= Carlisle Collection =

American fashion design company

The Carlisle Collection is a U.S. fashion design company founded in 1981 by William Rondina, to offer elegant classic clothing and accessories for women by private appointment. Based in New York City, the firm has an extensive network of sales consultants in over 500 cities and upscale suburbs throughout the United States. The company's offices are located in mid-town Manhattan.

The Carlisle representatives, called consultants, are well-connected socially, draw from their friends and acquaintances, and build a loyal following. As The New York Times reported in 2002 in Ginia Bellafante's article "Clothes That Whisper, I Belong to the Club," the company is predicated on the idea that the sales staff will inspire loyalty from the clients because the sellers come from the same socioeconomic class they do."

On an annual basis, the Carlisle design team creates a unique silk scarf that benefits the Susan G. Komen for the Cure foundation. Since 1998, Carlisle's Fabric of Hope annual scarf program has raised over $1.5 Billion for the foundation's effort to help save lives and end breast cancer forever.

== History ==
On February 9, 2012, The Connaught Group, parent company to Carlisle Collection, filed for Chapter 11 Bankruptcy and made plans to sell the company at auction. On April 5, 2012, women’s wear direct-seller The Connaught Group was sold for $22 million to a joint venture between Tennessee-based and Hong Kong’s Royal Spirit Group, following an April 5 bankruptcy auction in New York. The new parent company "Carlisle Etcetera LLC" assumed control of the Carlisle Collection and the related direct sales fashion line Etcetera. The purchase price consisted of $20 million in cash and the assumption of the lease for Connaught’s midtown Manhattan office spaces.

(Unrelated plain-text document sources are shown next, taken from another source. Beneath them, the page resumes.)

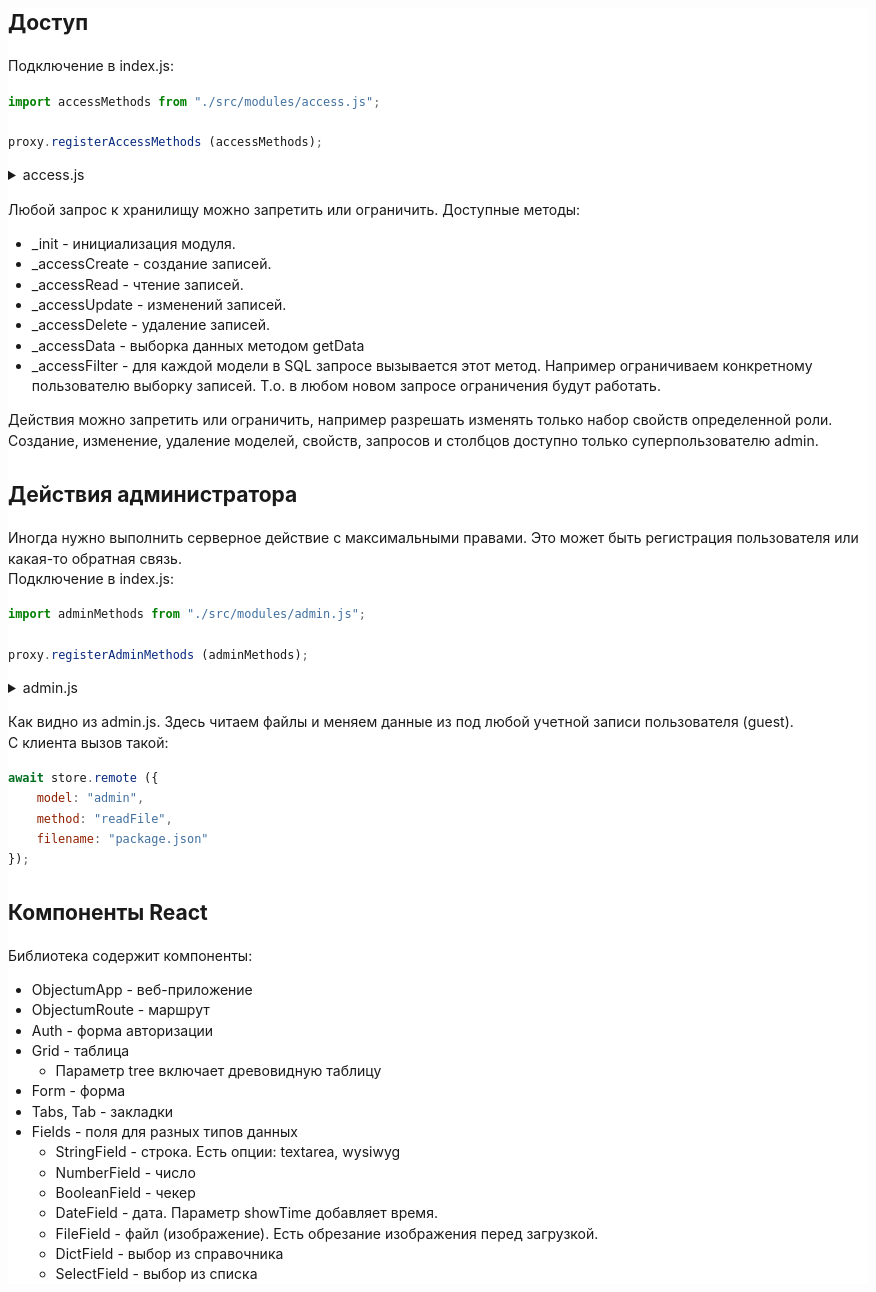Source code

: ## Доступ
Подключение в index.js:
```js
import accessMethods from "./src/modules/access.js";
 
proxy.registerAccessMethods (accessMethods);
```

<details><summary>access.js</summary></details>

Любой запрос к хранилищу можно запретить или ограничить. Доступные методы:
* _init - инициализация модуля.
* _accessCreate - создание записей.
* _accessRead - чтение записей.
* _accessUpdate - изменений записей.
* _accessDelete - удаление записей.
* _accessData - выборка данных методом getData
* _accessFilter - для каждой модели в SQL запросе вызывается этот метод. Например ограничиваем конкретному пользователю выборку записей. Т.о. в любом новом запросе ограничения будут работать.

Действия можно запретить или ограничить, например разрешать изменять только набор свойств определенной роли.  
Создание, изменение, удаление моделей, свойств, запросов и столбцов доступно только суперпользователю admin.
    
## Действия администратора
Иногда нужно выполнить серверное действие с максимальными правами. Это может быть регистрация пользователя или какая-то обратная связь.  
Подключение в index.js:
```js
import adminMethods from "./src/modules/admin.js";
 
proxy.registerAdminMethods (adminMethods);
```

<details><summary>admin.js</summary></details>

Как видно из admin.js. Здесь читаем файлы и меняем данные из под любой учетной записи пользователя (guest).  
С клиента вызов такой:
```js
await store.remote ({
    model: "admin",
    method: "readFile",
    filename: "package.json"
});
```

## Компоненты React
Библиотека содержит компоненты:
* ObjectumApp - веб-приложение  
* ObjectumRoute - маршрут  
* Auth - форма авторизации
* Grid - таблица
    * Параметр tree включает древовидную таблицу  
* Form - форма  
* Tabs, Tab - закладки  
* Fields - поля для разных типов данных  
    * StringField - строка. Есть опции: textarea, wysiwyg
    * NumberField - число
    * BooleanField - чекер
    * DateField - дата. Параметр showTime добавляет время.  
    * FileField - файл (изображение). Есть обрезание изображения перед загрузкой. 
    * DictField - выбор из справочника
    * SelectField - выбор из списка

Royal Spirit Group, a clothing manufacturer that was Connaught’s largest creditor, also waived its $5.4 million general unsecured claim.

As of April 2013, it was reported by Carlisle Etcetera LLC - CEO that the new company has turned a profit in their first calendar year since assuming control.

In 2015, Hong Kong’s Royal Spirit Group acquired CARLISLE from founding parent company, The Connaught Group.

CARLISLE made its runway debut at NYFW in February 2018 featuring its Fall 2018 collection designed by Fred Tutino and styled by celebrity stylist Micaela Erlanger.